• _Exercise details_: Print each of the entries exactly, leaving nothing out.
[Dataset entries start]
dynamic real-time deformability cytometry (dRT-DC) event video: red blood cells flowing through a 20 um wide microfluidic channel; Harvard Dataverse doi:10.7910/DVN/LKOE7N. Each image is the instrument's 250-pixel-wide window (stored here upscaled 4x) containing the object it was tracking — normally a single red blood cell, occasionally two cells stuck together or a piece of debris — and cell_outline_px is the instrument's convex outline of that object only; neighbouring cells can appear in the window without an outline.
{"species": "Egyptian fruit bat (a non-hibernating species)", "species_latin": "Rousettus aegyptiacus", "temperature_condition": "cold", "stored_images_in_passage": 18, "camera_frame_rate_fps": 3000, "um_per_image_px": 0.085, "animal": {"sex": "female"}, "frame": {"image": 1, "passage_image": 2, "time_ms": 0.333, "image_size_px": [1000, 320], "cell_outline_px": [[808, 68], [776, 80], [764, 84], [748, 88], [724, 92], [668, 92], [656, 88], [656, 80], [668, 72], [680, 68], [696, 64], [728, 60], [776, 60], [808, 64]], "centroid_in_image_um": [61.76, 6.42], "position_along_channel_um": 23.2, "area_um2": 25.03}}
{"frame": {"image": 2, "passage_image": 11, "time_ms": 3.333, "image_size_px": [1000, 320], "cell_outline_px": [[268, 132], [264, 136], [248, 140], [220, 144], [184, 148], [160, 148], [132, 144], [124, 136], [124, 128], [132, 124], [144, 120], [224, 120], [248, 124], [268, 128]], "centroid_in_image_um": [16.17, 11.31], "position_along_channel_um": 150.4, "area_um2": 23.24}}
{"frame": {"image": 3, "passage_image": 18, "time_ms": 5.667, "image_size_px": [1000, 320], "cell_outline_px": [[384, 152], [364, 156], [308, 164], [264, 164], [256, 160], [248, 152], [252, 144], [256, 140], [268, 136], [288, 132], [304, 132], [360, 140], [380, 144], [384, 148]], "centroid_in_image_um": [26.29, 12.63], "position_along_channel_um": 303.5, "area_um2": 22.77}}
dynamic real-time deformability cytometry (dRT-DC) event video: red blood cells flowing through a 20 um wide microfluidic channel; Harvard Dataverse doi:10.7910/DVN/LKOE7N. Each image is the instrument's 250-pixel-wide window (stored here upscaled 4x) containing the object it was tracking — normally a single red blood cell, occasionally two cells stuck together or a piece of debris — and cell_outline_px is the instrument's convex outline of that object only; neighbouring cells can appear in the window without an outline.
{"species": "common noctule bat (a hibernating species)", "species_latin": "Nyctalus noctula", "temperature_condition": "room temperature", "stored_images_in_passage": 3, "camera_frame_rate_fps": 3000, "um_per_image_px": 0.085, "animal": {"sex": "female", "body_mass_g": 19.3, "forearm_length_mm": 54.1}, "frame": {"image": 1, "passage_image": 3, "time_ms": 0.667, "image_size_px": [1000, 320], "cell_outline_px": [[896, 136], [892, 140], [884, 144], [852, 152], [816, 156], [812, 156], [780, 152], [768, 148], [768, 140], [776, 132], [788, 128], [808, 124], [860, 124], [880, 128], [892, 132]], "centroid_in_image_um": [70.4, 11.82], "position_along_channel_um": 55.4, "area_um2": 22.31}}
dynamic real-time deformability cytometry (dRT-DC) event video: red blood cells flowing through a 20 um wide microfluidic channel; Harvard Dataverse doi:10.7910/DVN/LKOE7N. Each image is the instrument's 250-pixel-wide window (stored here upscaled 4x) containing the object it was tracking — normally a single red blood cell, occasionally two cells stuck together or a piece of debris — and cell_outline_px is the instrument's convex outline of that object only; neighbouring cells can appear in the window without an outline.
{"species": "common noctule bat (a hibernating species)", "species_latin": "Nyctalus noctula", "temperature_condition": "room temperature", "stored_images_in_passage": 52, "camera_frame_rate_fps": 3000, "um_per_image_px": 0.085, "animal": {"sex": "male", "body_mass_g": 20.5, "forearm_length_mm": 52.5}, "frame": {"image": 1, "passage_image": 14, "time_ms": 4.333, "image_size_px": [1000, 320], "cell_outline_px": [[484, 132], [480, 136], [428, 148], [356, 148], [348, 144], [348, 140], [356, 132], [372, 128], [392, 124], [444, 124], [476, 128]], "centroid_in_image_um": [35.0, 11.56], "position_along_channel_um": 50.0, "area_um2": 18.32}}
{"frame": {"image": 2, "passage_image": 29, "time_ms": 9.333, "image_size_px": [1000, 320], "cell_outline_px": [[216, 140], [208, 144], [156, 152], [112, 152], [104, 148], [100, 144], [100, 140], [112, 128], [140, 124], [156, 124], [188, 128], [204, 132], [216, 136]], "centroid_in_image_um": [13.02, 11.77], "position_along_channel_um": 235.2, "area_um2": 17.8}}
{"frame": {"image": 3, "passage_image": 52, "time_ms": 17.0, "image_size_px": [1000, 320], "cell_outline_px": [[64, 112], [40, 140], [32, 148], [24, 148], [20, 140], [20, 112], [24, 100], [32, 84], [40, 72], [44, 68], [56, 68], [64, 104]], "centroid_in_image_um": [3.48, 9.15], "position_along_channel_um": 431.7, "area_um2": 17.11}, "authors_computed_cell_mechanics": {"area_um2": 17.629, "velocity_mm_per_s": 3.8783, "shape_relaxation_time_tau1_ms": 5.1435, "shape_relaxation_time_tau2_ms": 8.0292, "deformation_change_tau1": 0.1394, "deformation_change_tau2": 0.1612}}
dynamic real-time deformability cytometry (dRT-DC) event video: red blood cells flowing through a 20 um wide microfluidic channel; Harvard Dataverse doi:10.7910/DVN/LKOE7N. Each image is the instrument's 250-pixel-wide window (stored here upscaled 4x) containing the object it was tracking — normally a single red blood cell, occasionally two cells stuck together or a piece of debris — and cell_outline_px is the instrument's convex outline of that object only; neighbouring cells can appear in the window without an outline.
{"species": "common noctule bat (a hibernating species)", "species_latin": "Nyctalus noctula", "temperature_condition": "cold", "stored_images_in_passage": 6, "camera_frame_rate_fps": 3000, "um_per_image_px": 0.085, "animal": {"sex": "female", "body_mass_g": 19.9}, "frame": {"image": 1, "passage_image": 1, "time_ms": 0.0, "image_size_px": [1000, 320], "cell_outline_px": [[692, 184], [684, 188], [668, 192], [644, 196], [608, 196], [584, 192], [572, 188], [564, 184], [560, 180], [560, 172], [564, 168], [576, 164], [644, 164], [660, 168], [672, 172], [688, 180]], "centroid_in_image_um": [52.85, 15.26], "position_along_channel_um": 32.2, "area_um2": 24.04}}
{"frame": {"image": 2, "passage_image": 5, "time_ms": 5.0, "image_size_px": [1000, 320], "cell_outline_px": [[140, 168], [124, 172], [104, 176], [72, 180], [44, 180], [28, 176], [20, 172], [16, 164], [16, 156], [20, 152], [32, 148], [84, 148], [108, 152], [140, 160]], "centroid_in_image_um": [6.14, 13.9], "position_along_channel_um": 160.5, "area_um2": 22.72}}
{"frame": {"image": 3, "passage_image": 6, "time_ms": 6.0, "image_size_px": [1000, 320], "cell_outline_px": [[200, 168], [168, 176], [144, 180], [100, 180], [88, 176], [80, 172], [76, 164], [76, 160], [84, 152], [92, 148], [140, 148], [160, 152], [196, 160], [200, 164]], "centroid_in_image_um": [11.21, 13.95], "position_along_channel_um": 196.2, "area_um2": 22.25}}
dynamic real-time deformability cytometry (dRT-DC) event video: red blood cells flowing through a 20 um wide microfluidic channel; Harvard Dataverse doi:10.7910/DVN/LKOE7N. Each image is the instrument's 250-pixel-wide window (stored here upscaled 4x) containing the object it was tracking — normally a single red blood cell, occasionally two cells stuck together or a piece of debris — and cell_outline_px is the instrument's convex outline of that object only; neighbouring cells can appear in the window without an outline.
[Dataset entries end]
• _The output_:
dynamic real-time deformability cytometry (dRT-DC) event video: red blood cells flowing through a 20 um wide microfluidic channel; Harvard Dataverse doi:10.7910/DVN/LKOE7N. Each image is the instrument's 250-pixel-wide window (stored here upscaled 4x) containing the object it was tracking — normally a single red blood cell, occasionally two cells stuck together or a piece of debris — and cell_outline_px is the instrument's convex outline of that object only; neighbouring cells can appear in the window without an outline.
{"species": "Egyptian fruit bat (a non-hibernating species)", "species_latin": "Rousettus aegyptiacus", "temperature_condition": "cold", "stored_images_in_passage": 18, "camera_frame_rate_fps": 3000, "um_per_image_px": 0.085, "animal": {"sex": "female"}, "frame": {"image": 1, "passage_image": 2, "time_ms": 0.333, "image_size_px": [1000, 320], "cell_outline_px": [[808, 68], [776, 80], [764, 84], [748, 88], [724, 92], [668, 92], [656, 88], [656, 80], [668, 72], [680, 68], [696, 64], [728, 60], [776, 60], [808, 64]], "centroid_in_image_um": [61.76, 6.42], "position_along_channel_um": 23.2, "area_um2": 25.03}}
{"frame": {"image": 2, "passage_image": 11, "time_ms": 3.333, "image_size_px": [1000, 320], "cell_outline_px": [[268, 132], [264, 136], [248, 140], [220, 144], [184, 148], [160, 148], [132, 144], [124, 136], [124, 128], [132, 124], [144, 120], [224, 120], [248, 124], [268, 128]], "centroid_in_image_um": [16.17, 11.31], "position_along_channel_um": 150.4, "area_um2": 23.24}}
{"frame": {"image": 3, "passage_image": 18, "time_ms": 5.667, "image_size_px": [1000, 320], "cell_outline_px": [[384, 152], [364, 156], [308, 164], [264, 164], [256, 160], [248, 152], [252, 144], [256, 140], [268, 136], [288, 132], [304, 132], [360, 140], [380, 144], [384, 148]], "centroid_in_image_um": [26.29, 12.63], "position_along_channel_um": 303.5, "area_um2": 22.77}}
dynamic real-time deformability cytometry (dRT-DC) event video: red blood cells flowing through a 20 um wide microfluidic channel; Harvard Dataverse doi:10.7910/DVN/LKOE7N. Each image is the instrument's 250-pixel-wide window (stored here upscaled 4x) containing the object it was tracking — normally a single red blood cell, occasionally two cells stuck together or a piece of debris — and cell_outline_px is the instrument's convex outline of that object only; neighbouring cells can appear in the window without an outline.
{"species": "common noctule bat (a hibernating species)", "species_latin": "Nyctalus noctula", "temperature_condition": "room temperature", "stored_images_in_passage": 3, "camera_frame_rate_fps": 3000, "um_per_image_px": 0.085, "animal": {"sex": "female", "body_mass_g": 19.3, "forearm_length_mm": 54.1}, "frame": {"image": 1, "passage_image": 3, "time_ms": 0.667, "image_size_px": [1000, 320], "cell_outline_px": [[896, 136], [892, 140], [884, 144], [852, 152], [816, 156], [812, 156], [780, 152], [768, 148], [768, 140], [776, 132], [788, 128], [808, 124], [860, 124], [880, 128], [892, 132]], "centroid_in_image_um": [70.4, 11.82], "position_along_channel_um": 55.4, "area_um2": 22.31}}
dynamic real-time deformability cytometry (dRT-DC) event video: red blood cells flowing through a 20 um wide microfluidic channel; Harvard Dataverse doi:10.7910/DVN/LKOE7N. Each image is the instrument's 250-pixel-wide window (stored here upscaled 4x) containing the object it was tracking — normally a single red blood cell, occasionally two cells stuck together or a piece of debris — and cell_outline_px is the instrument's convex outline of that object only; neighbouring cells can appear in the window without an outline.
{"species": "common noctule bat (a hibernating species)", "species_latin": "Nyctalus noctula", "temperature_condition": "room temperature", "stored_images_in_passage": 52, "camera_frame_rate_fps": 3000, "um_per_image_px": 0.085, "animal": {"sex": "male", "body_mass_g": 20.5, "forearm_length_mm": 52.5}, "frame": {"image": 1, "passage_image": 14, "time_ms": 4.333, "image_size_px": [1000, 320], "cell_outline_px": [[484, 132], [480, 136], [428, 148], [356, 148], [348, 144], [348, 140], [356, 132], [372, 128], [392, 124], [444, 124], [476, 128]], "centroid_in_image_um": [35.0, 11.56], "position_along_channel_um": 50.0, "area_um2": 18.32}}
{"frame": {"image": 2, "passage_image": 29, "time_ms": 9.333, "image_size_px": [1000, 320], "cell_outline_px": [[216, 140], [208, 144], [156, 152], [112, 152], [104, 148], [100, 144], [100, 140], [112, 128], [140, 124], [156, 124], [188, 128], [204, 132], [216, 136]], "centroid_in_image_um": [13.02, 11.77], "position_along_channel_um": 235.2, "area_um2": 17.8}}
{"frame": {"image": 3, "passage_image": 52, "time_ms": 17.0, "image_size_px": [1000, 320], "cell_outline_px": [[64, 112], [40, 140], [32, 148], [24, 148], [20, 140], [20, 112], [24, 100], [32, 84], [40, 72], [44, 68], [56, 68], [64, 104]], "centroid_in_image_um": [3.48, 9.15], "position_along_channel_um": 431.7, "area_um2": 17.11}, "authors_computed_cell_mechanics": {"area_um2": 17.629, "velocity_mm_per_s": 3.8783, "shape_relaxation_time_tau1_ms": 5.1435, "shape_relaxation_time_tau2_ms": 8.0292, "deformation_change_tau1": 0.1394, "deformation_change_tau2": 0.1612}}
dynamic real-time deformability cytometry (dRT-DC) event video: red blood cells flowing through a 20 um wide microfluidic channel; Harvard Dataverse doi:10.7910/DVN/LKOE7N. Each image is the instrument's 250-pixel-wide window (stored here upscaled 4x) containing the object it was tracking — normally a single red blood cell, occasionally two cells stuck together or a piece of debris — and cell_outline_px is the instrument's convex outline of that object only; neighbouring cells can appear in the window without an outline.
{"species": "common noctule bat (a hibernating species)", "species_latin": "Nyctalus noctula", "temperature_condition": "cold", "stored_images_in_passage": 6, "camera_frame_rate_fps": 3000, "um_per_image_px": 0.085, "animal": {"sex": "female", "body_mass_g": 19.9}, "frame": {"image": 1, "passage_image": 1, "time_ms": 0.0, "image_size_px": [1000, 320], "cell_outline_px": [[692, 184], [684, 188], [668, 192], [644, 196], [608, 196], [584, 192], [572, 188], [564, 184], [560, 180], [560, 172], [564, 168], [576, 164], [644, 164], [660, 168], [672, 172], [688, 180]], "centroid_in_image_um": [52.85, 15.26], "position_along_channel_um": 32.2, "area_um2": 24.04}}
{"frame": {"image": 2, "passage_image": 5, "time_ms": 5.0, "image_size_px": [1000, 320], "cell_outline_px": [[140, 168], [124, 172], [104, 176], [72, 180], [44, 180], [28, 176], [20, 172], [16, 164], [16, 156], [20, 152], [32, 148], [84, 148], [108, 152], [140, 160]], "centroid_in_image_um": [6.14, 13.9], "position_along_channel_um": 160.5, "area_um2": 22.72}}
{"frame": {"image": 3, "passage_image": 6, "time_ms": 6.0, "image_size_px": [1000, 320], "cell_outline_px": [[200, 168], [168, 176], [144, 180], [100, 180], [88, 176], [80, 172], [76, 164], [76, 160], [84, 152], [92, 148], [140, 148], [160, 152], [196, 160], [200, 164]], "centroid_in_image_um": [11.21, 13.95], "position_along_channel_um": 196.2, "area_um2": 22.25}}
dynamic real-time deformability cytometry (dRT-DC) event video: red blood cells flowing through a 20 um wide microfluidic channel; Harvard Dataverse doi:10.7910/DVN/LKOE7N. Each image is the instrument's 250-pixel-wide window (stored here upscaled 4x) containing the object it was tracking — normally a single red blood cell, occasionally two cells stuck together or a piece of debris — and cell_outline_px is the instrument's convex outline of that object only; neighbouring cells can appear in the window without an outline.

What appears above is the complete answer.